Provided material:
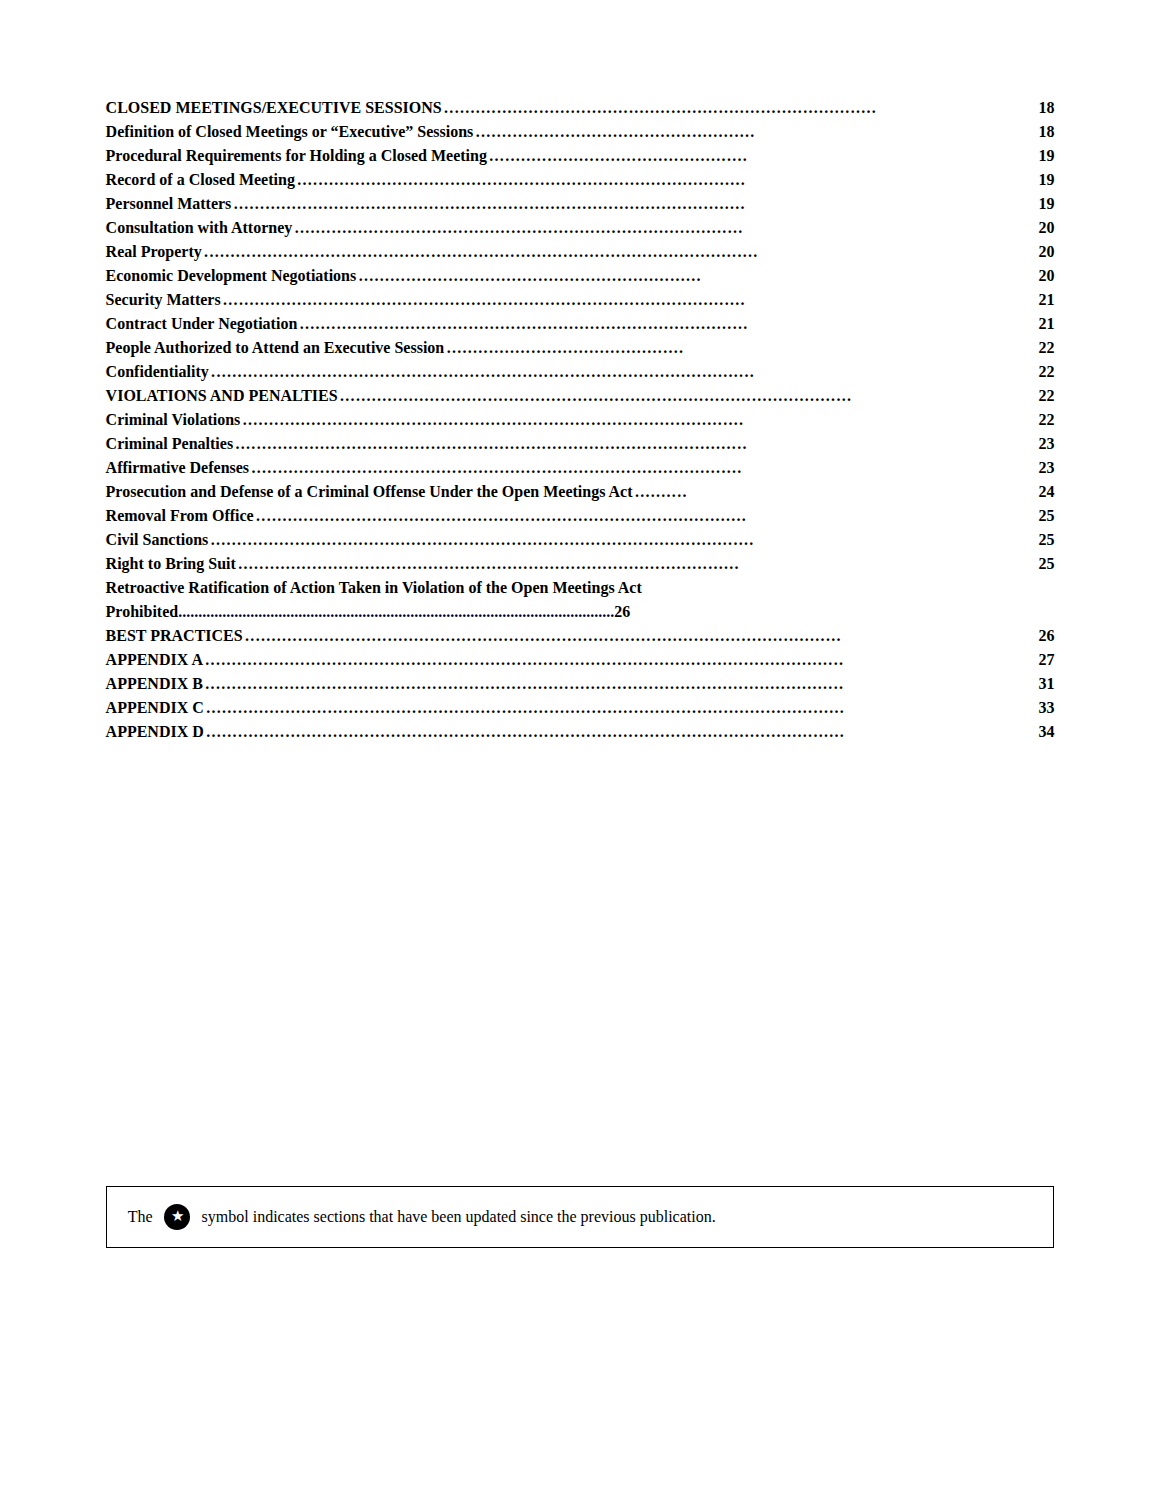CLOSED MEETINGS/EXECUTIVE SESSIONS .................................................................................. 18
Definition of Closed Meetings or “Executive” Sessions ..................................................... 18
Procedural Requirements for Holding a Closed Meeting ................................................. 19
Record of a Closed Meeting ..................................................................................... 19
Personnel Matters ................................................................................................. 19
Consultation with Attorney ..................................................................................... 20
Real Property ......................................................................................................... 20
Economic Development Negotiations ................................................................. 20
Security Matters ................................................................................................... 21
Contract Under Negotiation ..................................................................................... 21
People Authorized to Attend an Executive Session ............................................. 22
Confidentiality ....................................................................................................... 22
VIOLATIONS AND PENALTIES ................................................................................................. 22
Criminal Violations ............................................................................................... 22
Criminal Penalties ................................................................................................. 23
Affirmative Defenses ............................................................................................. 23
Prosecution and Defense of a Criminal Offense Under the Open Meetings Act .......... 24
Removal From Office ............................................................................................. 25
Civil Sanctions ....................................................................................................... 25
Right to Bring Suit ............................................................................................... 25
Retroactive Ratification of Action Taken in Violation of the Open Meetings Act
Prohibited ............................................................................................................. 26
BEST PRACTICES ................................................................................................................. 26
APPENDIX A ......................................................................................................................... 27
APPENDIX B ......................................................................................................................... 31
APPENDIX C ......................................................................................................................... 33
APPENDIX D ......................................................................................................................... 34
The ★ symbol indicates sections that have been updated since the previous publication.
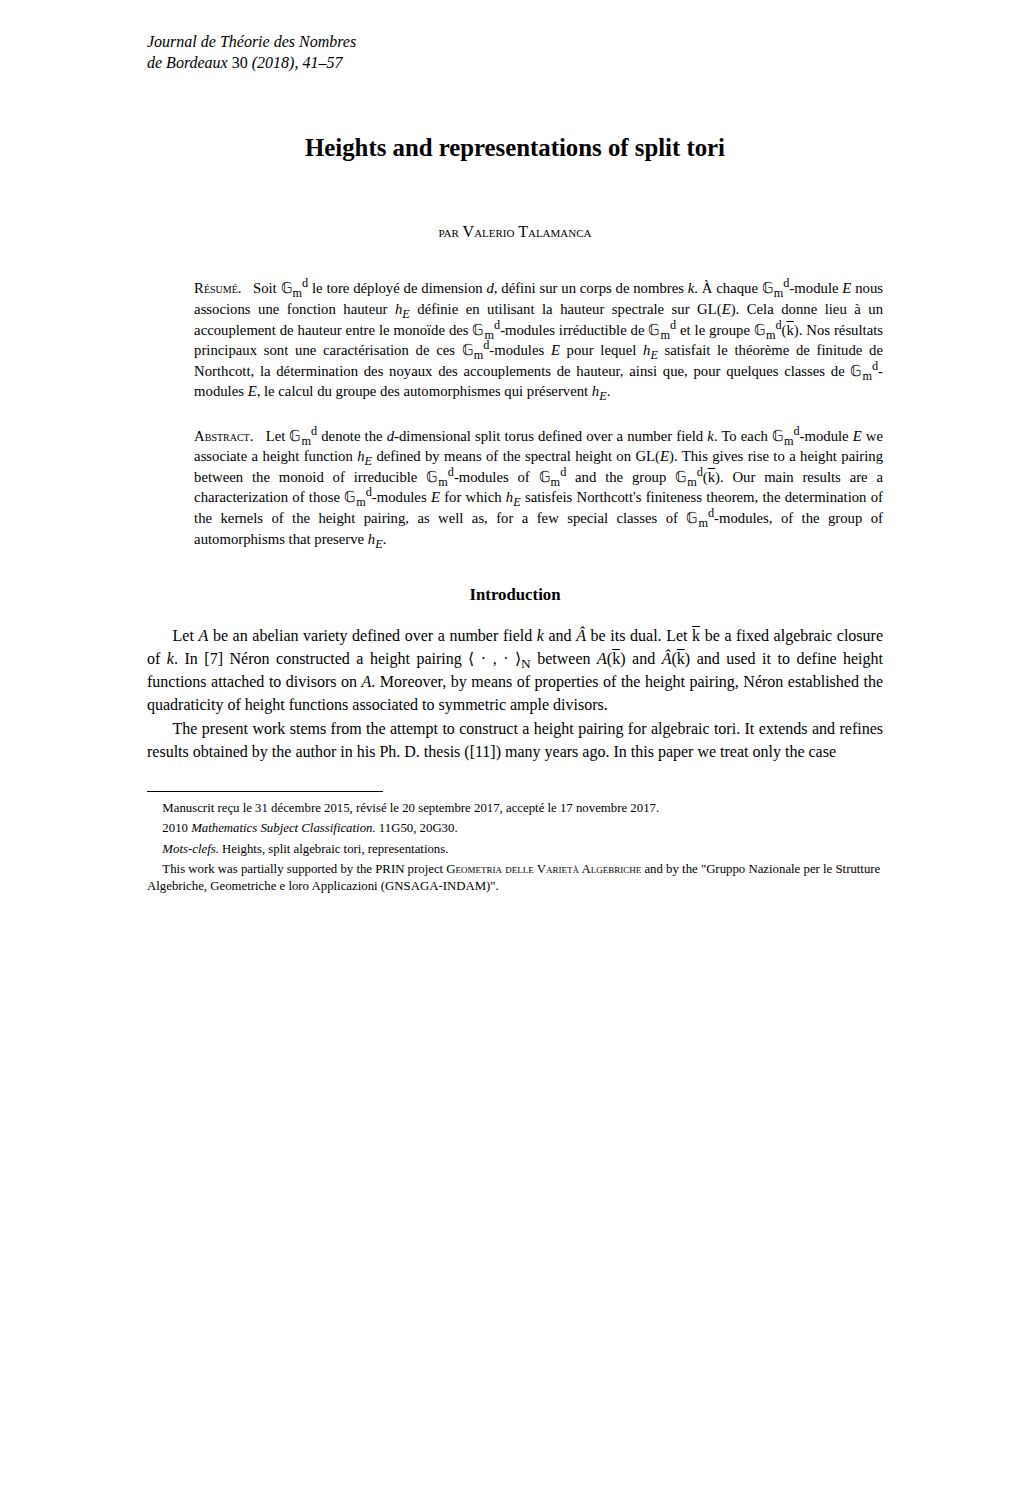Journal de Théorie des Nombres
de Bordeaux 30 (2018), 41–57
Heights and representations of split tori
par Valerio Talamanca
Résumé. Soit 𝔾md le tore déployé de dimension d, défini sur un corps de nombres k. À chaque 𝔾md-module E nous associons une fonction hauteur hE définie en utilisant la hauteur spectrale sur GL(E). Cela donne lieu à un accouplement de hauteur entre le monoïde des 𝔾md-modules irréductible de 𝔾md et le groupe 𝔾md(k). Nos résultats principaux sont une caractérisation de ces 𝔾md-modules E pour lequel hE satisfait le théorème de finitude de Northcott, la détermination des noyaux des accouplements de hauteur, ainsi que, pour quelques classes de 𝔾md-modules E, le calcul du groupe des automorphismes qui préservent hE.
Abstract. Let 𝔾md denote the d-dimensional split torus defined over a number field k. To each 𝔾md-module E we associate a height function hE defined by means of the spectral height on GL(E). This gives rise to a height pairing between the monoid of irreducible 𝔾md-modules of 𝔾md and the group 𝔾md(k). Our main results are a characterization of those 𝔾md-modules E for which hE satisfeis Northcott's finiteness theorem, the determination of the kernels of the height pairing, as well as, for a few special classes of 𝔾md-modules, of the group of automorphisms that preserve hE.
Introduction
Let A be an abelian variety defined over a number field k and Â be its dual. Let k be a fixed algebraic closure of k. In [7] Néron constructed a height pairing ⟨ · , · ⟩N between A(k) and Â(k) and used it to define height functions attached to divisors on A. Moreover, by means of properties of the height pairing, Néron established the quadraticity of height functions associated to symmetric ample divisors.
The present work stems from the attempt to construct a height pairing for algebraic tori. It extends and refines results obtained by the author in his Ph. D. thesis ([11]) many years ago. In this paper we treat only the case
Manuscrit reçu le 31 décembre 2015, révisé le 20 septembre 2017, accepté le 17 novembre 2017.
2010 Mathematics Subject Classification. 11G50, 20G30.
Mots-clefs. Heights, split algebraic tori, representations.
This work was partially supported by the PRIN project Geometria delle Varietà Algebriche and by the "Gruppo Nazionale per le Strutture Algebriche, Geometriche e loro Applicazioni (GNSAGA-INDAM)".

Work to be completed: The answer should be a single number: how many lines in the records contain "tori".

Answer box: 3